In the summer of 2015, it became apparent that I did not possess a normal functioning bladder. I won’t bore you with the details, but I was making frequent trips to the toilet, was experiencing severe pain, and was constantly and unnecessarily being pumped with antibiotics (which I became allergic to as a result). When discussing my discomfort with my grandmother, she suggested that perhaps I had been suffering from these symptoms for most of my life and that it had suddenly worsened. Upon reflection, we realised that she was right.

After pleading with my GP for over 6 months, I finally got an appointment to see a consultant. I was ecstatic as finally, someone was taking me seriously. I was quickly diagnosed with Overactive Bladder Syndrome after a series of tests and consultations, and I felt a relief to be able to get to the bottom of an illness that had been plaguing me for the past 6 months.

But the treatments didn’t work. Nor did the medication. I moved to Bristol to start university, and my bladder actually began to settle down. But it was short-lived. The pain and discomfort became unbearable, it was affecting my everyday activities and I became incredibly sleep deprived. I was able to arrange to see a new consultant in Bristol, which gave me hope that I could receive a further prognosis.

After a 6-month wait for an appointment, I was eager to meet my new consultant. But when I arrived, the receptionist explained that it had been double-booked. I was distraught as I had so much hope for an answer. I attempted to call to rearrange over 10 times, left countless voicemails, but received no response.

I had almost given up hope when my grandmother suggested I look into private healthcare. I was reluctant due to the cost, but she reassured me that it would be worth every penny. Eventually, I had an appointment with a Professor at the Spire Hospital. He was able to diagnose me within a matter of minutes, and explained that I had previously been misdiagnosed. Whilst it came as a relief to receive a diagnosis, it became apparent that it was not good news.

I was diagnosed with Bladder Pain Syndrome (formerly known as Interstitial Cystitis). It is a chronic incurable condition by where an auto-immune diseases mimics the symptoms of a urine infection without an actual infection being present. There has been little research into the condition, thus leaving its patients with little relief, let alone a cure. The Professor assured me that there were a number of treatments that we could try, and he set about introducing me to some new medication in the mean time.

At first, the medication was fantastic and offered me comfort. I was able to sleep for 5-hour period at a time. This may seem insignificant to some, but at times, my bladder was waking me every half an hour. I was finally able to go about my daily life with less disruption. I realised that this was something that I would have to learn to live with, but that it could be manageable.

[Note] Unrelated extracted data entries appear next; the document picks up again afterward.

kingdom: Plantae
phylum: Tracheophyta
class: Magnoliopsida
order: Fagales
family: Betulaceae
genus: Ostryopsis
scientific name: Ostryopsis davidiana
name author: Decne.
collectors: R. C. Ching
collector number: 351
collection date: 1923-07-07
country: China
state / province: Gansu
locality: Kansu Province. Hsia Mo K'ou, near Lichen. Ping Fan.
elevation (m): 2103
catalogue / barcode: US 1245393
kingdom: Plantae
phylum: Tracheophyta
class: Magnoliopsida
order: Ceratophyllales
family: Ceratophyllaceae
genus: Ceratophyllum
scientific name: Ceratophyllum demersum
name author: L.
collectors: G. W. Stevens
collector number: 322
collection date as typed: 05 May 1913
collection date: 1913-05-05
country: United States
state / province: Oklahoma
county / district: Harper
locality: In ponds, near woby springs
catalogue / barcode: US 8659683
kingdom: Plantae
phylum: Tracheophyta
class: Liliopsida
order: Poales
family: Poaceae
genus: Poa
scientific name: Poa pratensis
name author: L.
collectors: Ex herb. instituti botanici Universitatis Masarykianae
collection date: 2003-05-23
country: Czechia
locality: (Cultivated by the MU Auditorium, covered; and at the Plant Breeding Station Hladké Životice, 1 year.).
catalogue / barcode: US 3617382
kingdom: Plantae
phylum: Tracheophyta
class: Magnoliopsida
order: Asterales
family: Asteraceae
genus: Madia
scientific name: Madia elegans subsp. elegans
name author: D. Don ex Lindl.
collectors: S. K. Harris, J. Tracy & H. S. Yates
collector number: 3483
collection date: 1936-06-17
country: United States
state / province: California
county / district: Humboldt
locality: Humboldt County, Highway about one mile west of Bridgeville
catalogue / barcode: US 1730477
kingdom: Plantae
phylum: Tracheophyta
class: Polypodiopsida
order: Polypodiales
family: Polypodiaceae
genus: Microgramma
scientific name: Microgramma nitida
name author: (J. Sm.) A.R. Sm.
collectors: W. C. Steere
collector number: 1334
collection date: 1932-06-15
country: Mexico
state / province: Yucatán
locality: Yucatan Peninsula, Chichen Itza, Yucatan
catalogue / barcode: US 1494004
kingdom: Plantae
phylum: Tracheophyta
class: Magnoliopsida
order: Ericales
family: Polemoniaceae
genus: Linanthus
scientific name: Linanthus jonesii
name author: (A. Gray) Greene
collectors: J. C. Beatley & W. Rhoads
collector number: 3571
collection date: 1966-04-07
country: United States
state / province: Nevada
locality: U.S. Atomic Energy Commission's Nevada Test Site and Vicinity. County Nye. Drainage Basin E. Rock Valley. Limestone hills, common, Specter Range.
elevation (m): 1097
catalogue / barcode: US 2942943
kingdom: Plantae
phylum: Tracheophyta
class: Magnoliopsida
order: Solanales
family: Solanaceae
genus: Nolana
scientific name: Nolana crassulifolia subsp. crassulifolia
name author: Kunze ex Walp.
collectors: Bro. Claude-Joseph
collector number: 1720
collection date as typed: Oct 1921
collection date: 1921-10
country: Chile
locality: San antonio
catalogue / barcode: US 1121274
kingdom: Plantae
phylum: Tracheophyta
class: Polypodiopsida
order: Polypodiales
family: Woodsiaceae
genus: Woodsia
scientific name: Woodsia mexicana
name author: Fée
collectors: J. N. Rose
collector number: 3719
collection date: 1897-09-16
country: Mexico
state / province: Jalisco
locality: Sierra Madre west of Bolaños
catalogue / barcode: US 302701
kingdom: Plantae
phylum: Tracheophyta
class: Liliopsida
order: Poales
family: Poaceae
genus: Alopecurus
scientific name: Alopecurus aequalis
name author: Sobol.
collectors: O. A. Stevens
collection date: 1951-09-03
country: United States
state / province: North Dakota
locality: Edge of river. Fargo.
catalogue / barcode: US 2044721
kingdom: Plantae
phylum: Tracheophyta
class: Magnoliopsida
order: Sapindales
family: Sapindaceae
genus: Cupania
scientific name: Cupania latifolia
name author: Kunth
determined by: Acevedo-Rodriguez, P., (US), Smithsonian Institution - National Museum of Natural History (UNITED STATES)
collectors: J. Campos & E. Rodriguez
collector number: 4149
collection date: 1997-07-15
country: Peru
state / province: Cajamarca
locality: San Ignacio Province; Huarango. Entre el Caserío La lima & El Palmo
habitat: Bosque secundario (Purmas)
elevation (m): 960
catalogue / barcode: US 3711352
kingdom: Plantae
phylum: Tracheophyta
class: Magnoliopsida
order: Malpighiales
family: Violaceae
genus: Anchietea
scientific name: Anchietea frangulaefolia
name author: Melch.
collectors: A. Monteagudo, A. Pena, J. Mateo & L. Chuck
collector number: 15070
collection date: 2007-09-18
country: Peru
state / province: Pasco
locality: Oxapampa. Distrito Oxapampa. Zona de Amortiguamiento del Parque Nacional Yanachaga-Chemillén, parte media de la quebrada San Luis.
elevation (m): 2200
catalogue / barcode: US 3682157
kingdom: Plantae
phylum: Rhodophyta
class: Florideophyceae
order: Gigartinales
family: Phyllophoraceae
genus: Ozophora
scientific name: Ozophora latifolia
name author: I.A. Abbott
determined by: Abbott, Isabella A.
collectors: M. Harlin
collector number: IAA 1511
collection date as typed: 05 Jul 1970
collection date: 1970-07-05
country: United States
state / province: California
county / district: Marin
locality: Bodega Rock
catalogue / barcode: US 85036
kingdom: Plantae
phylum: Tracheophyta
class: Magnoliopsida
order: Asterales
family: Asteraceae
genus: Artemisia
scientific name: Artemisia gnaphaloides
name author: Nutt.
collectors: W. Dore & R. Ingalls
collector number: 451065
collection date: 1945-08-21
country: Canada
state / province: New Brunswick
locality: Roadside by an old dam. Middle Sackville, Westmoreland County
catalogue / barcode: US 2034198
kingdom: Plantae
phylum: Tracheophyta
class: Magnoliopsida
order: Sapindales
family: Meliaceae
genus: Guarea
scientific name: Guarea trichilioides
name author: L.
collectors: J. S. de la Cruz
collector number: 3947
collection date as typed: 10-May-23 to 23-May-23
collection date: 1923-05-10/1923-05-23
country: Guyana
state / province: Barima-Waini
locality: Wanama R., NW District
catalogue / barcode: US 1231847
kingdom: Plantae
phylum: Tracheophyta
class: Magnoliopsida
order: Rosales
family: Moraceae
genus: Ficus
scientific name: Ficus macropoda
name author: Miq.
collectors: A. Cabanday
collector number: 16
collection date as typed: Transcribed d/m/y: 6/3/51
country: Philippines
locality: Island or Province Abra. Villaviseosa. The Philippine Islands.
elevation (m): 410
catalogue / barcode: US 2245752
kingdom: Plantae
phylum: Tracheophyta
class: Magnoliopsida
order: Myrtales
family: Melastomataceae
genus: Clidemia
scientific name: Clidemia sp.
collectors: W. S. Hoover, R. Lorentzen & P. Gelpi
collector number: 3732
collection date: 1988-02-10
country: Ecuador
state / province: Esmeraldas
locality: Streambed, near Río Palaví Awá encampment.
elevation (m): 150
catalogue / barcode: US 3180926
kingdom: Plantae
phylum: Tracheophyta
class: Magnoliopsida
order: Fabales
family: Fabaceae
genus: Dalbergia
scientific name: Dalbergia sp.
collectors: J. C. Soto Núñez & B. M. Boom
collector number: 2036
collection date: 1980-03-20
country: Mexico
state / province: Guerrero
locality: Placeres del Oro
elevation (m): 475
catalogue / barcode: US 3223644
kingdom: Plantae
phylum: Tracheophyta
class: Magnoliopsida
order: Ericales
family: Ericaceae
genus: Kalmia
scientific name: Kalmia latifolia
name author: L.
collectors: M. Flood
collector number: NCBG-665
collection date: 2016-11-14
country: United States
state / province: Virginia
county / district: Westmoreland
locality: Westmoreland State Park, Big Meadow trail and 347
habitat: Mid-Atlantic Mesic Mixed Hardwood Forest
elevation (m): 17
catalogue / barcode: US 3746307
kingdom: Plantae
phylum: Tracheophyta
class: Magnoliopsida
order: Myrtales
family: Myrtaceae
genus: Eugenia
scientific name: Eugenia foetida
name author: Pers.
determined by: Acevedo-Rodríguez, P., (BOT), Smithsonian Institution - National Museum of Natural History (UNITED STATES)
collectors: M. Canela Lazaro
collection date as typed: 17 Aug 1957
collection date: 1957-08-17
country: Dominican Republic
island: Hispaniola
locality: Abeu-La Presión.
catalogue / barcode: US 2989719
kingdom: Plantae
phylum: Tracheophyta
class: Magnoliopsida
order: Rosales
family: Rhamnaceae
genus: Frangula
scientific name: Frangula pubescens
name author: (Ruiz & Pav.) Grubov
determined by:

After another 6 months, the effects of the medication began to wear off. They were making little to no difference to the pain that I was in or the frequency that I was going to the toilet. Countless experiences became fraught by the thought of having to make frequent toilet breaks. I began to dread holidays, nights out, festivals, even attending lectures and going to work. The thought of not being near a toilet and having to endure unbearable pain was drastically affecting both my work and social life.

As a last resort, I began researching for private experts in the field across the UK. I found a reputable consultant in London, and we arranged for an appointment to investigate into my condition further. The appointment went better than I had hoped, and whilst I knew that the likelihood of a cure being found was slim, there were a number of options that I could explore as my condition worsens throughout my lifetime.

I endured a number of uncomfortable tests (special thanks to Charlie for holding my hand almost every step of the way), and the prognosis finally became better. However, the next step was to have a very invasive procedure. Whilst I did not mind the thought of the operation, the issue with Bladder Pain Syndrome is that such procedures cannot guarantee relief of symptoms. In fact, they can make the symptoms worse. After thinking it over for a number of months, I decided to wait until my bladder became so unbearable that I would have no choice but to have the operation.

In the mean time, the consultant explained the condition in depth, and I learned that the symptoms could be triggered by inflammation in the body. I began researching into ways to reduce such inflammation in the body and found that meat and dairy were a huge trigger. I slowly began to eliminate both from my diet, and the results were astonishing. I am now almost 1 year off my medication, but my bladder function is better than it has been for 5 years. Whilst I still experience extreme pain and discomfort at times, it is far less frequent and much more manageable. I have learned to communicate my needs with whoever necessary (such as employers or events organisers), and I can finally enjoy my life again.

I want to thank my mum, my dad, my nana and my boyfriend for their endless support and advice over the years. When the condition had whittled me down to my lowest, they picked me back up and showed me that life is too short to allow these setbacks to define us. I would not be where I am today without their love and guidance.